Cette mention dans ces documents n’avait pas soulevé de polémiques à l’époque, d’autant plus qu’on était dans un système que les opposants appellent l’hyperprésidentialisme de Macky Sall. La suppression du poste de Premier ministre (2020-2022) a consacré ce système présidentiel avec des ministres qui rendaient compte directement au président de la République.

Pour Amadou Moustapha Ndieck Sarré, ministre de la Formation professionnelle et porte-parole du gouvernement, il n’y a aucune entorse à l’architecture gouvernementale, vu que le président de la République demeure toujours le chef incontesté de l’Exécutif et définit la politique gouvernementale. "Le Premier ministre est un chef d’orchestre et tous les ministres des membres de cet orchestre.

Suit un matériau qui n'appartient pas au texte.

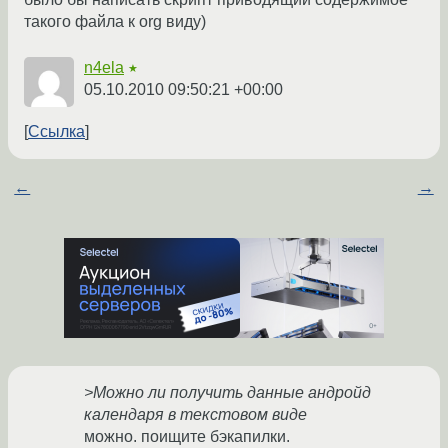
такого файла к org виду)
n4ela
★
05.10.2010 09:50:21 +00:00
Ссылка
←
→
>Можно ли получить данные андройд
календаря в текстовом виде
можно. поищите бэкапилки.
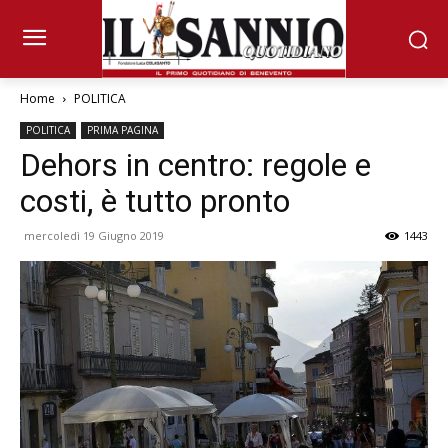
Home
POLITICA
POLITICA
PRIMA PAGINA
Dehors in centro: regole e
costi, è tutto pronto
mercoledì 19 Giugno 2019
1443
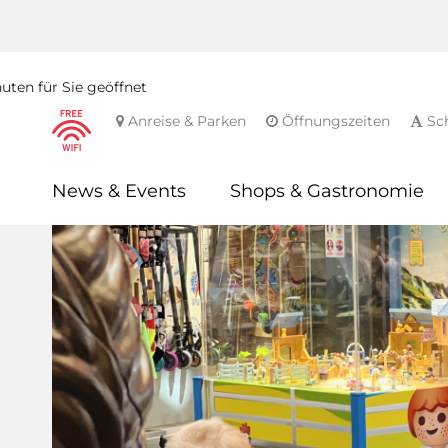
ten für Sie geöffnet
Anreise & Parken
Öffnungszeiten
Sch
News & Events
Shops & Gastronomie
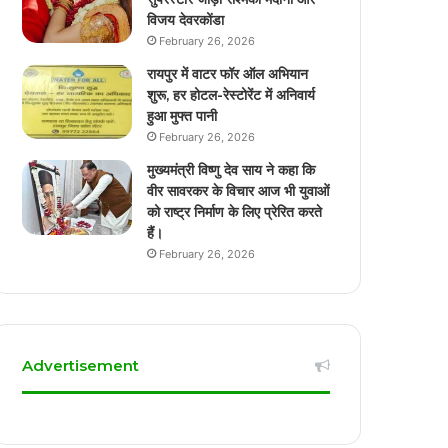
विजय देवरकोंडा
February 26, 2026
रायपुर में वाटर फॉर ऑल अभियान
शुरू, हर होटल-रेस्टोरेंट में अनिवार्य
हुआ मुफ्त पानी
February 26, 2026
मुख्यमंत्री विष्णु देव साय ने कहा कि
वीर सावरकर के विचार आज भी युवाओं
को राष्ट्र निर्माण के लिए प्रेरित करते
हैं।
February 26, 2026
Advertisement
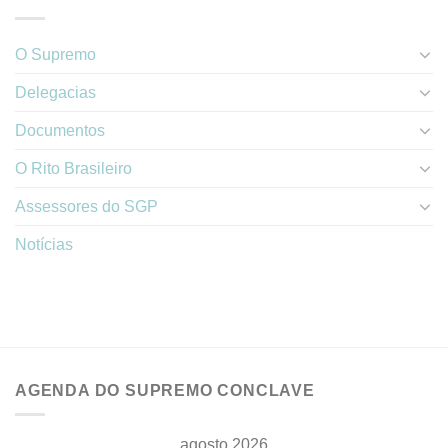
O Supremo
Delegacias
Documentos
O Rito Brasileiro
Assessores do SGP
Notícias
AGENDA DO SUPREMO CONCLAVE
agosto 2026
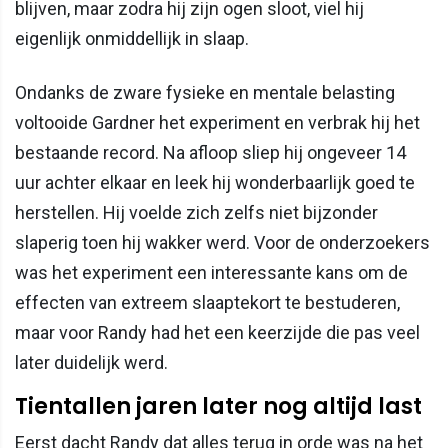
blijven, maar zodra hij zijn ogen sloot, viel hij
eigenlijk onmiddellijk in slaap.
Ondanks de zware fysieke en mentale belasting
voltooide Gardner het experiment en verbrak hij het
bestaande record. Na afloop sliep hij ongeveer 14
uur achter elkaar en leek hij wonderbaarlijk goed te
herstellen. Hij voelde zich zelfs niet bijzonder
slaperig toen hij wakker werd. Voor de onderzoekers
was het experiment een interessante kans om de
effecten van extreem slaaptekort te bestuderen,
maar voor Randy had het een keerzijde die pas veel
later duidelijk werd.
Tientallen jaren later nog altijd last
Eerst dacht Randy dat alles terug in orde was na het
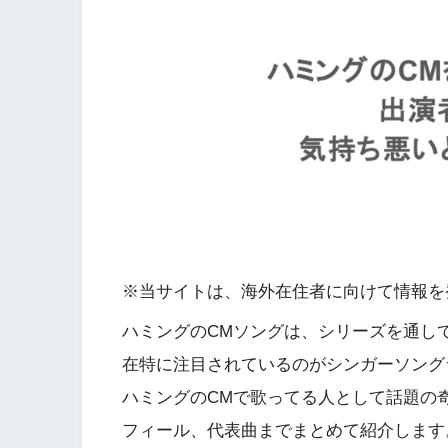
※当サイトは、海外在住者に向けて情報を
ハミングのCMソングは、シリーズを通し
在特に注目されているのがシンガーソング
ハミングのCMで歌ってる人として話題の
フィール、代表曲までまとめて紹介します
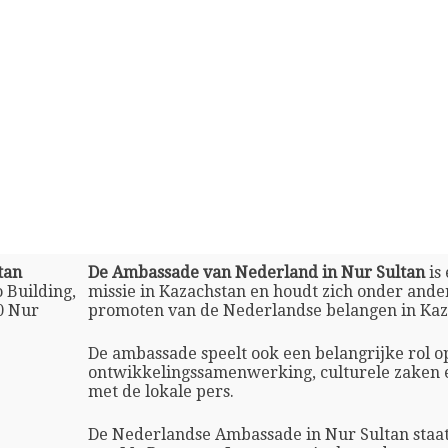
tan
De Ambassade van Nederland in Nur Sultan
is
 Building,
missie in Kazachstan en houdt zich onder ande
0 Nur
promoten van de Nederlandse belangen in Kaz
De ambassade speelt ook een belangrijke rol o
ontwikkelingssamenwerking, culturele zaken 
met de lokale pers.
De Nederlandse Ambassade in Nur Sultan staat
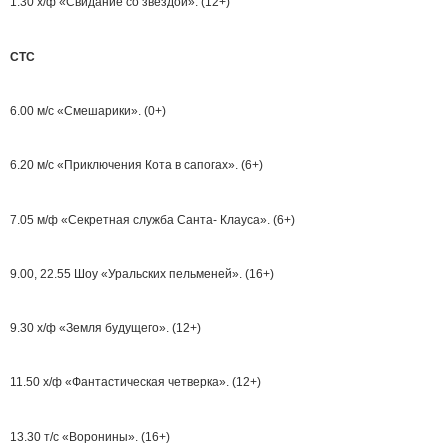
1.30 х/ф «Свидание со звездой». (12+)
СТС
6.00 м/с «Смешарики». (0+)
6.20 м/с «Приключения Кота в сапогах». (6+)
7.05 м/ф «Секретная служба Санта- Клауса». (6+)
9.00, 22.55 Шоу «Уральских пельменей». (16+)
9.30 х/ф «Земля будущего». (12+)
11.50 х/ф «Фантастическая четверка». (12+)
13.30 т/с «Воронины». (16+)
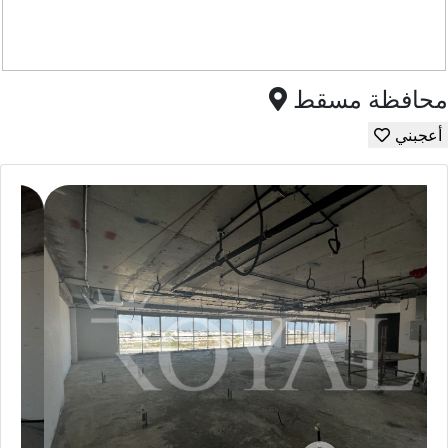
محافظة مسقط
أعجبني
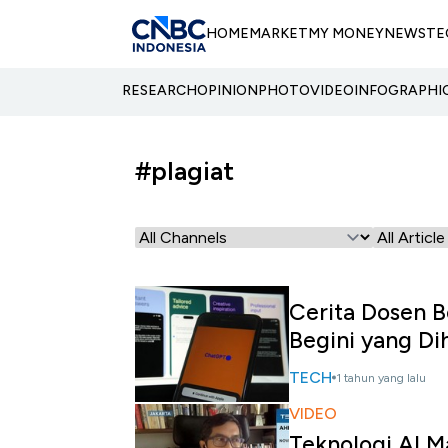
HOME
MARKET
MY MONEY
NEWS
TE
RESEARCH
OPINION
PHOTO
VIDEO
INFOGRAPHI
#plagiat
Cerita Dosen B
Begini yang Di
TECH
1 tahun yang lalu
VIDEO
Teknologi AI Ma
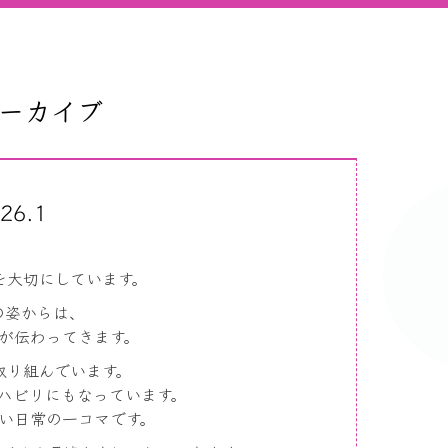
アーカイブ
26.1
を大切にしています。
の姿からは、
が伝わってきます。
取り組んでいます。
ハビリにもなっています。
い日常の一コマです。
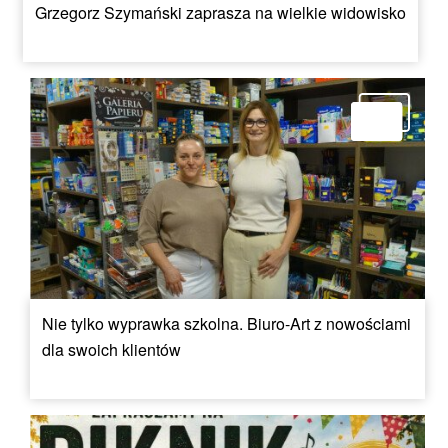
Grzegorz Szymański zaprasza na wielkie widowisko
Nie tylko wyprawka szkolna. Biuro-Art z nowościami
dla swoich klientów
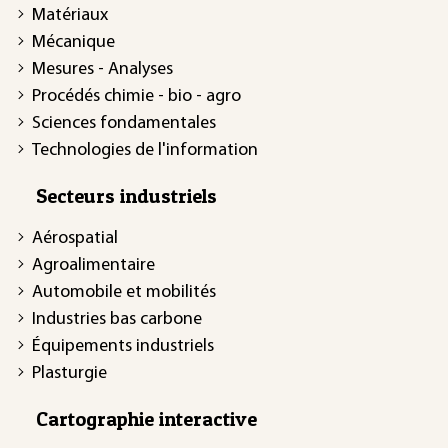
Matériaux
Mécanique
Mesures - Analyses
Procédés chimie - bio - agro
Sciences fondamentales
Technologies de l'information
Secteurs industriels
Aérospatial
Agroalimentaire
Automobile et mobilités
Industries bas carbone
Équipements industriels
Plasturgie
Cartographie interactive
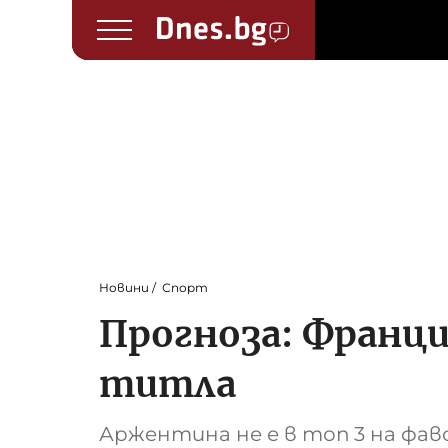
Новини
Спорт
Прогноза: Франци
титла
Аржентина не е в топ 3 на ф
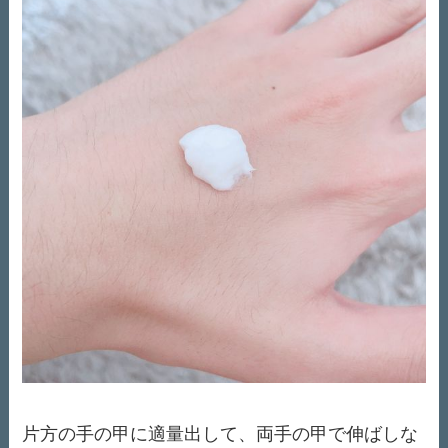
片方の手の甲に適量出して、両手の甲で伸ばしな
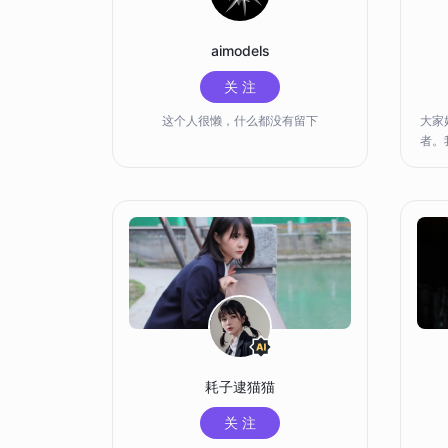
aimodels
关 注
这个人很懒，什么都没有留下
大家
者。
其是身边的
条和
欢用
的创作
通、
喜欢
此的创作
以给
生活
耗子逮猫猫
关 注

Il est aussi le seul à rendre compte directement au président de la République", fait-il remarquer sur RFI.

Surtout que le pouvoir discrétionnaire demeure toujours aux mains du président qui nomme aux hautes fonctions civiles et militaires et qui peut, à tout moment, révoquer le Premier ministre et son gouvernement.

Ce dernier a un rôle ingrat et servant la plupart du temps de fusible au président de la République en période d’impopularité. Le système, qui demeure toujours présidentiel, consacre le chef d’État, chef des armées et président du Haut conseil de la magistrature comme la clé de voûte de nos institutions et la pierre angulaire de l’action gouvernementale dont la feuille de route est toujours définie par lui-même.